L'inconnu du lac

A presque 50 ans et plusieurs films derrière lui (notamment Pas de repos pour les braves (2003) et Le Roi de l’évasion (2009) présentés à la Quinzaine de réalisateurs), Alain Guiraudie reconnaît lui-même « passer aux choses sérieuses », considérant avoir suffisamment « tourné autour du pot » de l’une de ses obsessions narratives égrenées de film en film : qu’est-ce que l’amour entre hommes ? Pour la première fois en sélection officielle (au Certain Regard), son dernier film L’Inconnu du lac aura été remarqué pour sa beauté formelle et son sujet si bien documenté, confirmant au passage l’adage qu’un cinéaste est d’autant plus captivant qu’il traite de choses qu’il connaît bien. Le film se concentre sur l’été de Franck (Pierre Deladonchamps) et Michel (Christophe Paou) qui se retrouvent quotidiennement autour d’un lieu de drague unique pour « pédés », un lac étincelant et sauvage dans la région aveyronnaise et originelle de Guiraudie. Le temps du film, le spectateur est ainsi convié à ne plus échapper à ces extérieurs naturels circonscrits, comme la scène d’un huis clos paradoxalement aéré, hautement symbolique (ici tout est nature, semble dire Guiraudie) où se baladent régulièrement des naturistes masculins en chasse pour des parties plus élaborées derrière, dans le sous-bois.

Avec raffinement esthétique (et courage puisqu’il fait lui-même le figurant), Guiraudie expose ces mâles isolés sur la plage qui s’examinent en chiens de faïence avant d’éventuelles rencontres. Les grands, les petits, les gros, les maigres, les beaux et moches, « tout, tout, tout vous saurez tout… », un almanach souvent drôle, assez pathétique aussi, où sont logés à même enseigne ces hommes nus traqués par leurs désirs impérieux de sexe.
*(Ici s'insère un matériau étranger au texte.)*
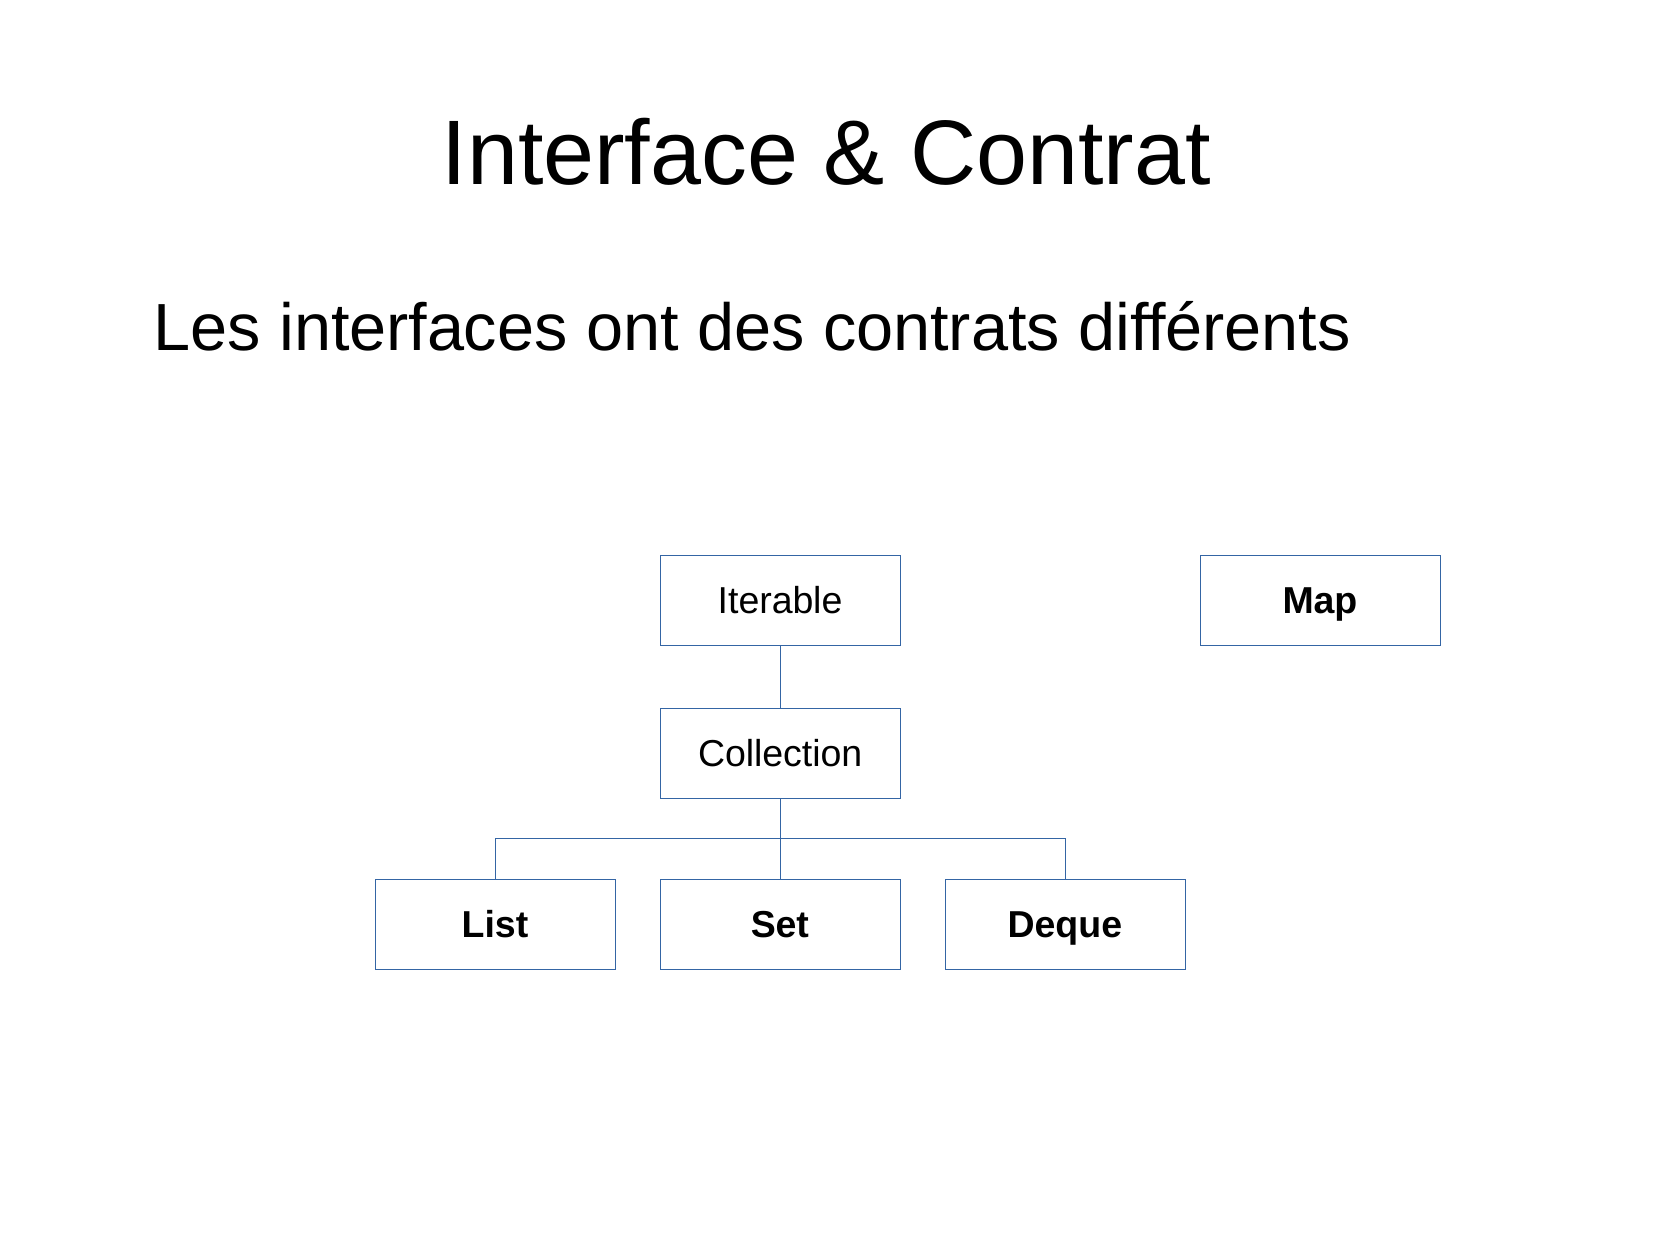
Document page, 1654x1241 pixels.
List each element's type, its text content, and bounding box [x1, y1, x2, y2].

list Les interfaces ont des contrats différents [82, 290, 1571, 481]
text_box Deque [945, 879, 1186, 970]
text_box Set [660, 879, 901, 970]
text_box List [375, 879, 616, 970]
text_box Collection [660, 708, 901, 799]
text_box Iterable [660, 555, 901, 646]
text_box Map [1200, 555, 1441, 646]
title Interface & Contrat [82, 49, 1571, 257]
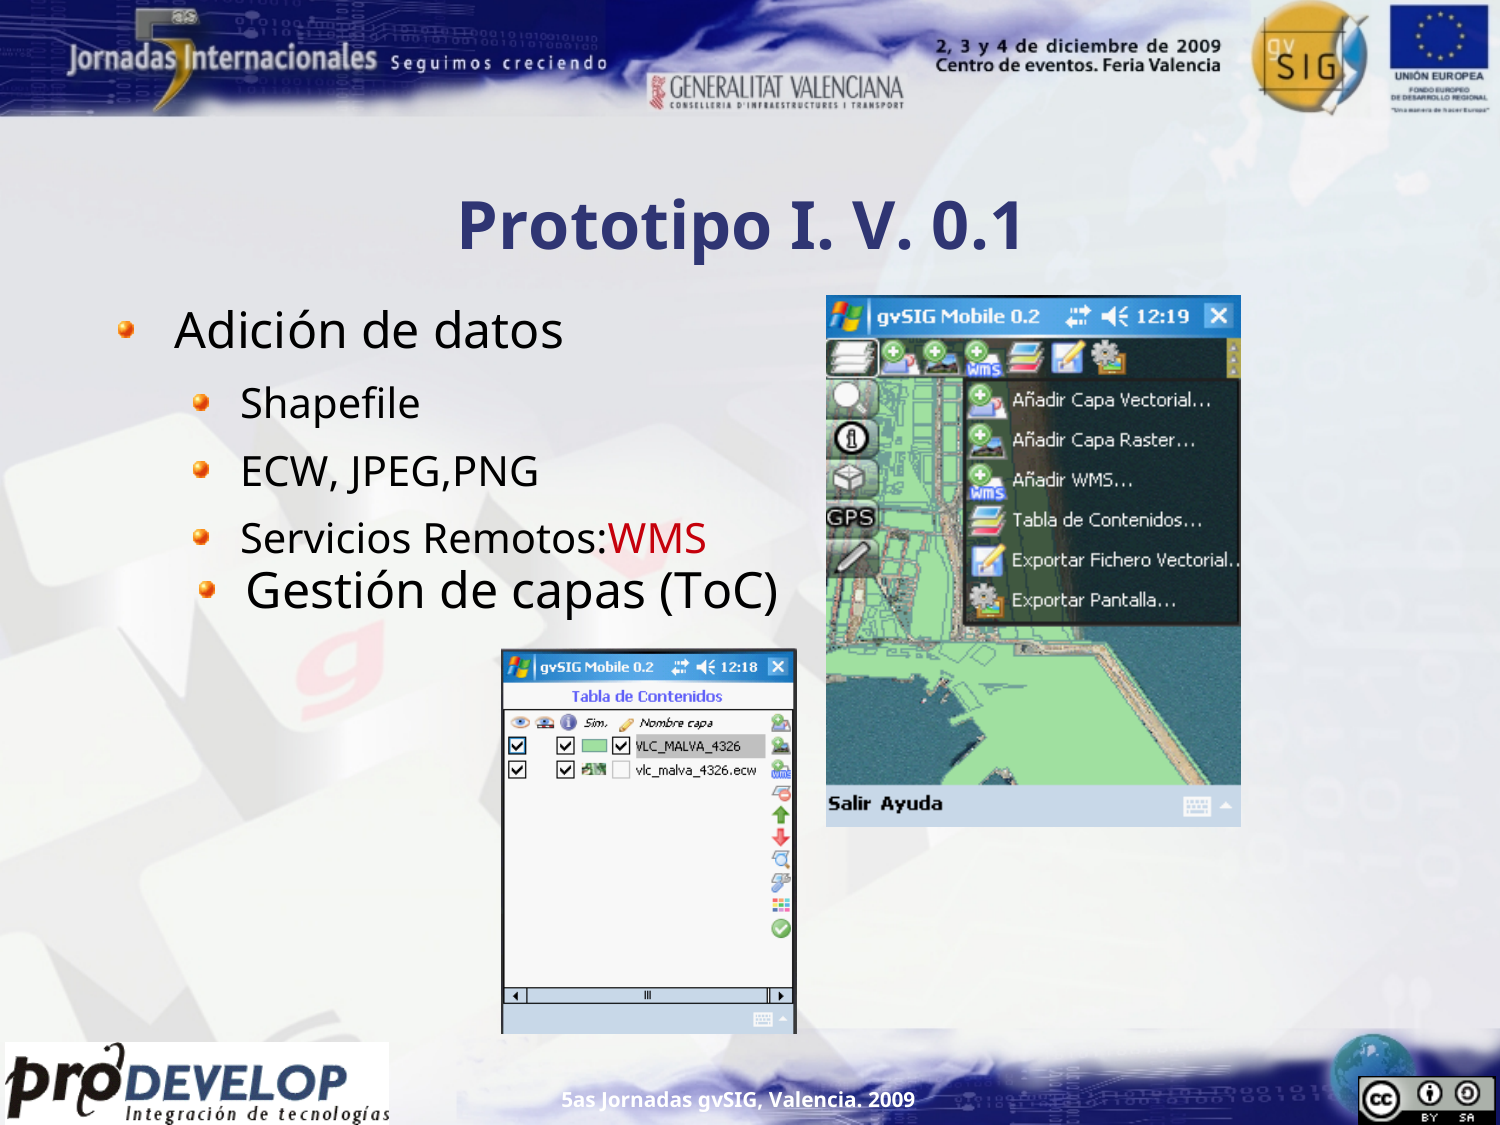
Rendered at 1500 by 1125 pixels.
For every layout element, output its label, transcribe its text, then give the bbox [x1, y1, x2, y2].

text_box Gestión de capas (ToC) [124, 555, 1287, 643]
picture [0, 0, 1500, 1125]
title Prototipo I. V. 0.1 [67, 129, 1418, 318]
list Adición de datos Shapefile ECW, JPEG,PNG Servicios Remotos:WMS [118, 295, 1359, 1081]
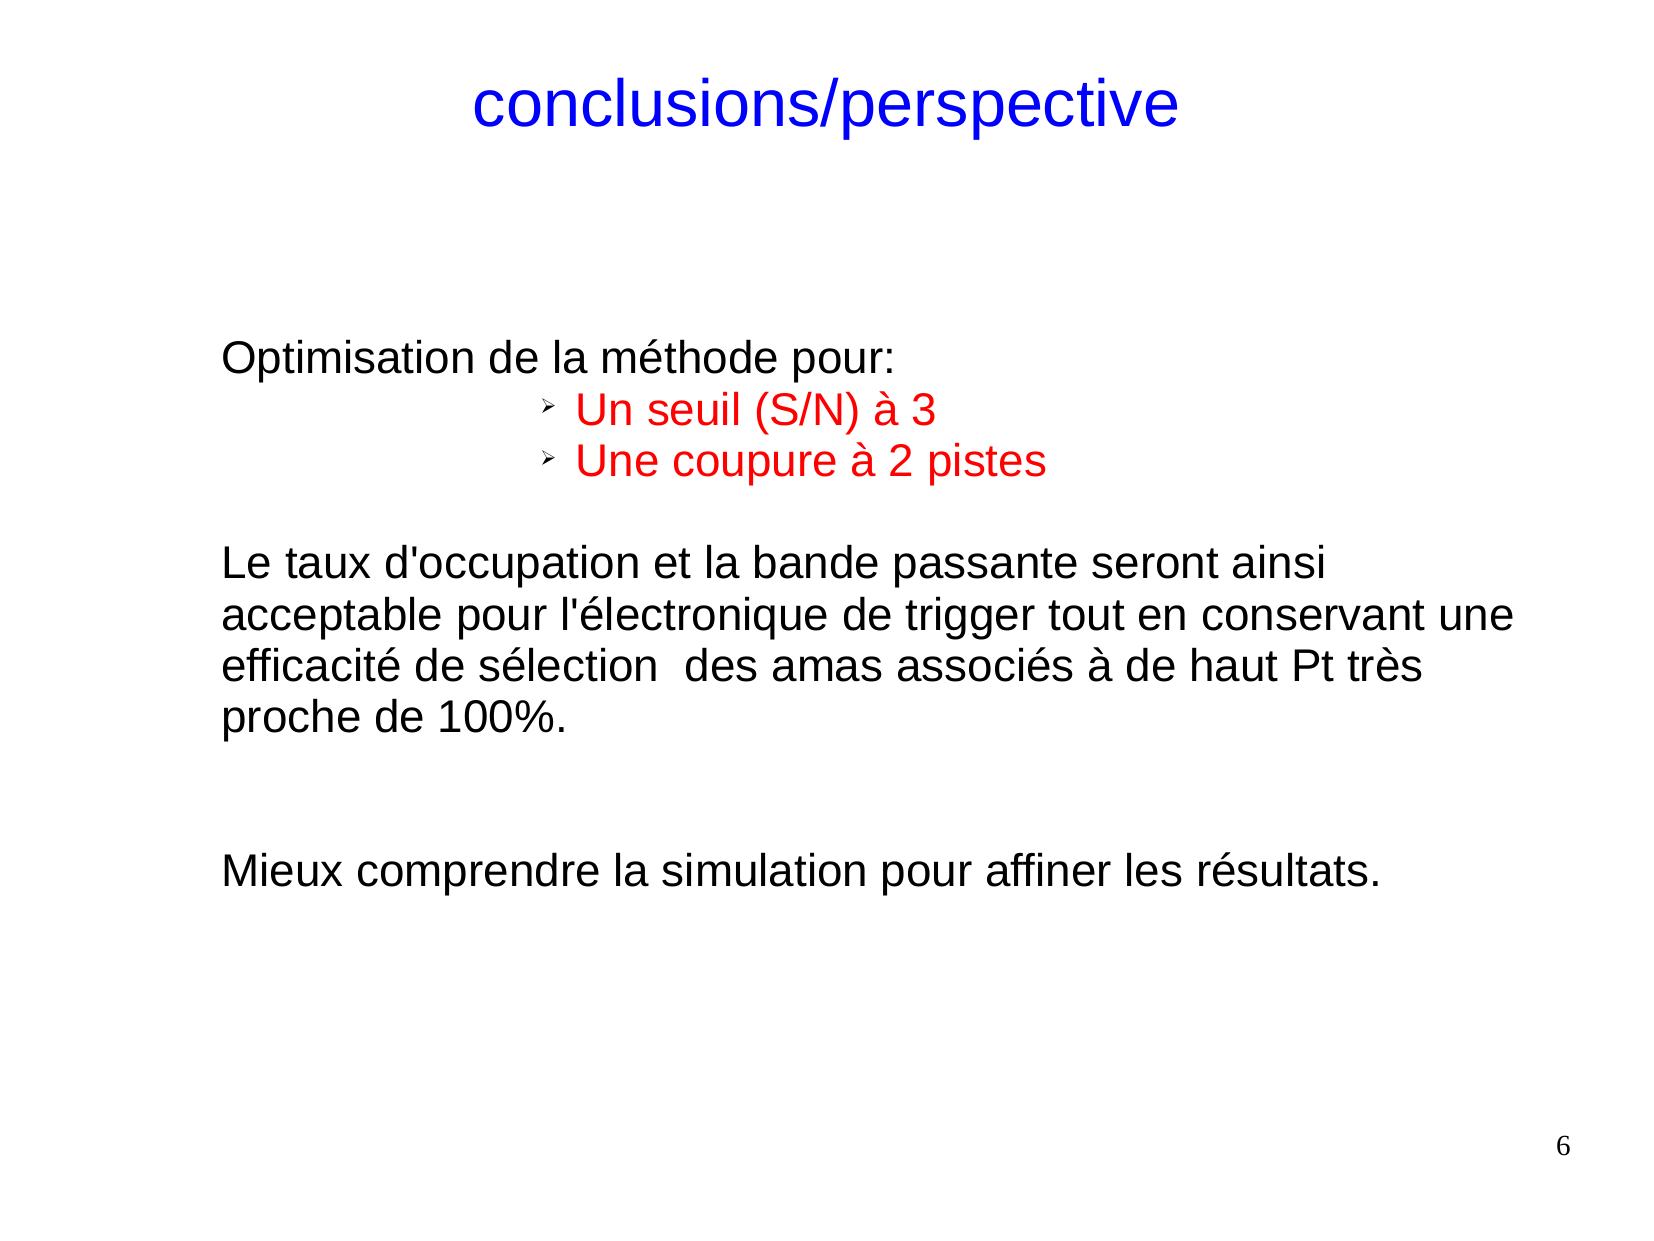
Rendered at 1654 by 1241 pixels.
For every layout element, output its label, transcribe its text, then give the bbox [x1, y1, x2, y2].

text_box conclusions/perspective [177, 59, 1477, 149]
text_box Optimisation de la méthode pour: Un seuil (S/N) à 3 Une coupure à 2 pistes Le taux d'occupation et la bande passante seront ainsi acceptable pour l'électronique de trigger tout en conservant une efficacité de sélection des amas associés à de haut Pt très proche de 100%. Mieux comprendre la simulation pour affiner les résultats. [206, 324, 1565, 1058]
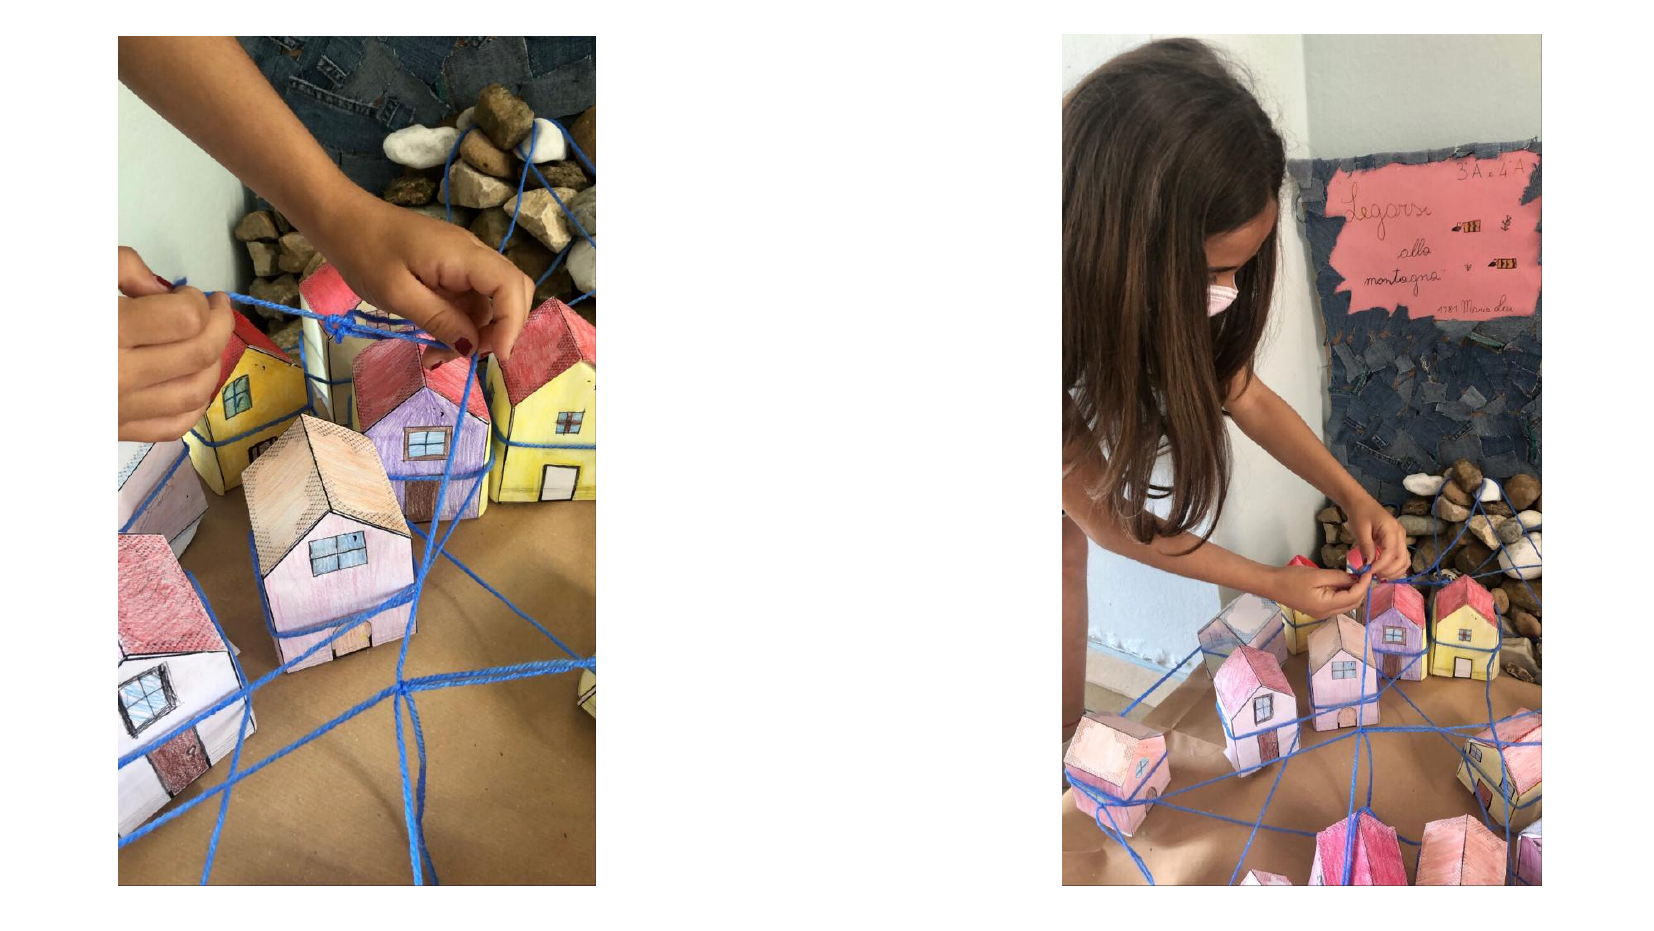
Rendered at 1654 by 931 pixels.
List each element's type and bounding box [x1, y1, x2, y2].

picture [118, 36, 596, 886]
picture [1062, 34, 1542, 886]
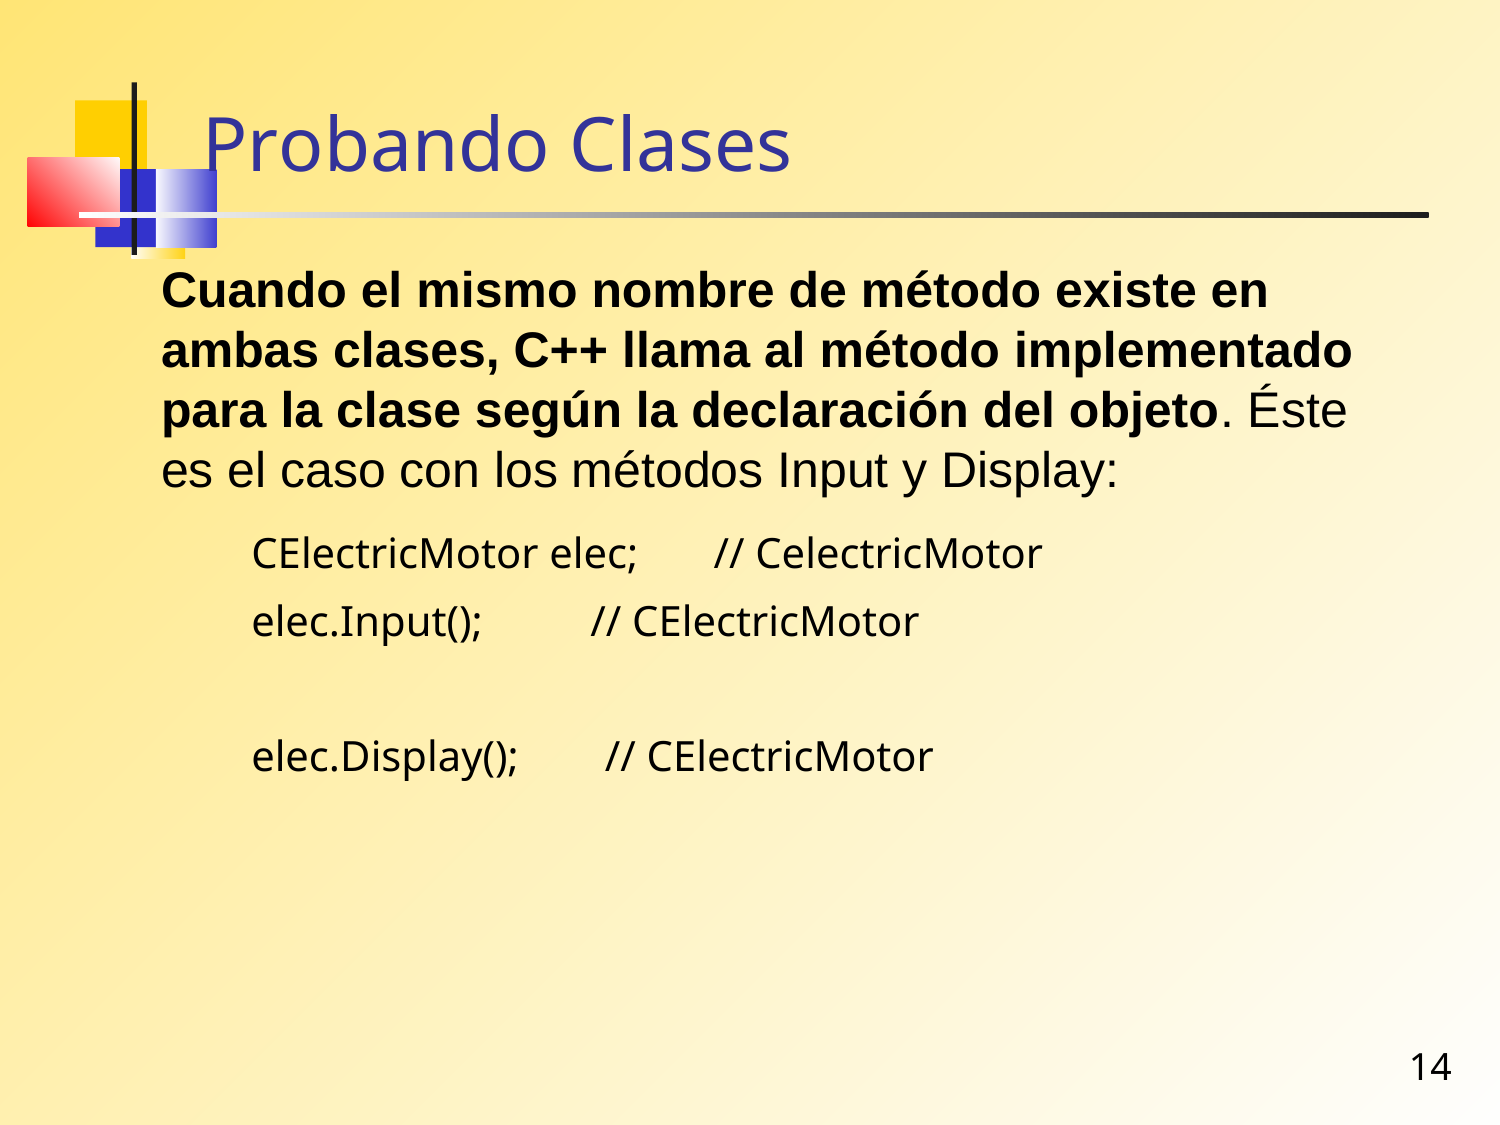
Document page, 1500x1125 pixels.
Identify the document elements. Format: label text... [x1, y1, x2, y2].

list CElectricMotor elec; // CelectricMotor elec.Input(); // CElectricMotor elec.Display(); // CElectricMotor [236, 515, 1449, 916]
title Probando Clases [187, 37, 1466, 201]
text_box Cuando el mismo nombre de método existe en ambas clases, C++ llama al método implementado para la clase según la declaración del objeto. Éste es el caso con los métodos Input y Display: [137, 249, 1375, 506]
Et d’emblée Guiraudie suit Franck, telle fellation ici, telle éjaculation là, quitte à perdre l’agrément « tout public » du CNC au détour de plans porno : plus de trente ans après L’Année des treize lunes ou Querelle de Rainer Fassbinder, il s’agit d’aller de l’avant. Pas question de renâcler à filmer la réalité et les spécificités de cette micro-société. Les choses sérieuses ont lieu à l’écart dans les fourrés à même le gravier, ça fait mal, ça fait du bien, ça bande dur. Guiraudie multiplie et réitère tous les modèles possibles de l’enchevêtrement de ces corps d’hommes avant qu’ils ne se détachent et s’abandonnent, sans même s’être échangés leurs prénoms. Ici, point question d’amour, c’est la règle. Et pourtant… Guiraudie implique un dilemme amoureux de manière particulièrement judicieuse, donnant à son film les lettres de noblesse d’une sorte de « thriller existentiel » : Franck est réellement épris de Michel mais non seulement il a fait fi de toute morale (impossible à justifier sans déflorer le film) en s’abandonnant à lui, mais plus encore, Franck est témoin du véritable danger mortel qu’il encourt avec Michel… Ainsi de manière assez étonnante car peut-être à contrepied de ses intentions initiales, Guiraudie fait de Franck et Michel des personnages qui ne se démarquent pas de l’imagerie négative du « héros gay » communément admise au cinéma, des figures qui, malgré leurs apparentes décomplexions, sont toutes deux les principales victimes de leurs états.